Nevertheless, Busifan said Dahufa, due to budget issues, cannot be compared with the other two productions in many ways. “It looks like an ill-fed slum kid,” he joked.
The process of putting Dahufa on the big screen was far from easy. It took Busifan three years to complete the work. Due to a low budget, the production team was made up of just four members.
Like Big Fish & Begonia, Dahufa has also made its way to cinemas in part thanks to crowdfunding, first catching people’s attention as a Kickstarter project called The Black Peanut. The project was finally financed with US$20,000 – not a huge sum, but a big boost to Busifan’s confidence.
“[Kickstarter] were very enthusiastic about this project. They just couldn’t figure out how on earth this novel and daring work could be made in China,” Shang You told NewsChina.
It was Color Room Pictures, a division under Enlight Media, Ltd, that finally solved the money problem. The company also invested in Monkey King: Hero is Back and Big Fish & Begonia. “It would be a huge loss to the Chinese animation industry if we missed such a great story,” the CEO of Color Room Pictures, Yi Qiao, told media.
It took one year for both Color Room Pictures and Busifan’s team to bring the work up to scratch. The original 2D sample was transformed into 3D, and the original narrative pace and script was polished by renowned film editor, Lin An’er.
Although more than 60 scenes were cut, the film finally passed censorship. From the perspective of Busifan, as long as the core of his story remained, all the cuts and edits were acceptable. He knew he had to follow rules and the logic of the film industry if he were to stand any chance of seeing his “slum kid” step onto the big stage.
“We’ve now witnessed the coming of a golden age of Chinese animation. It’s pleasing to see that people like us can survive in the industry,” he told NewsChina. “[After the release of the film], many things that followed were beyond our expectations. In the very beginning, we just hoped to be able to pursue the dream of making an original animation,” Busifan said.
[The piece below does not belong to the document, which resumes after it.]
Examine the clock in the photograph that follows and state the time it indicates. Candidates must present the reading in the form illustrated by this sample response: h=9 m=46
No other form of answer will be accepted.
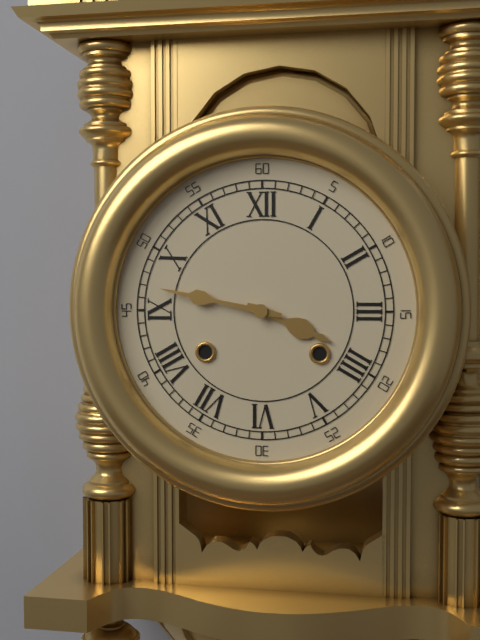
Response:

He told NewsChina that after Dahufa hit cinema screens, he could finally “take a breath,” a moment away from survival mode, and focus more on his own creation instead of making compromises for the market.
With his work becoming ever more popular, one thing that the director finds interesting and slightly confusing is a large amount of over-interpretation online. In the beginning, Busifan would glance over the online reviews, but gradually he found his own voice had been silenced and submerged by the flood of comments.
“To read me is to kill me,” Busifan told our reporter. “I heard numerous commenters voicing their opinions of the work. But in fact they were just indulging themselves by expressing themselves and their own view of the world.”
Many viewers of Dahufa interpret the work as an Orwellian, anti-totalitarian text and compare it to Animal Farm and 1984. Busifan admitted that he has not read any of Orwell’s fiction.
“Essentially, it’s just a story about restriction and resistance,” Busifan repeatedly stressed.
Busifan just wants to tell a story and let audiences see a group of enslaved people. “I’ve challenged audiences with a cry, ‘Can you face your inner fear?’ ‘Do you really know who you are?’ The interesting thing is, when you read reviews, you can see all sorts of people and all kinds of lives,” the director said.
“The whole work is not an opinion, but a cry. It’s good if viewers hear it. And it’s also fine if they don’t,” Busifan said.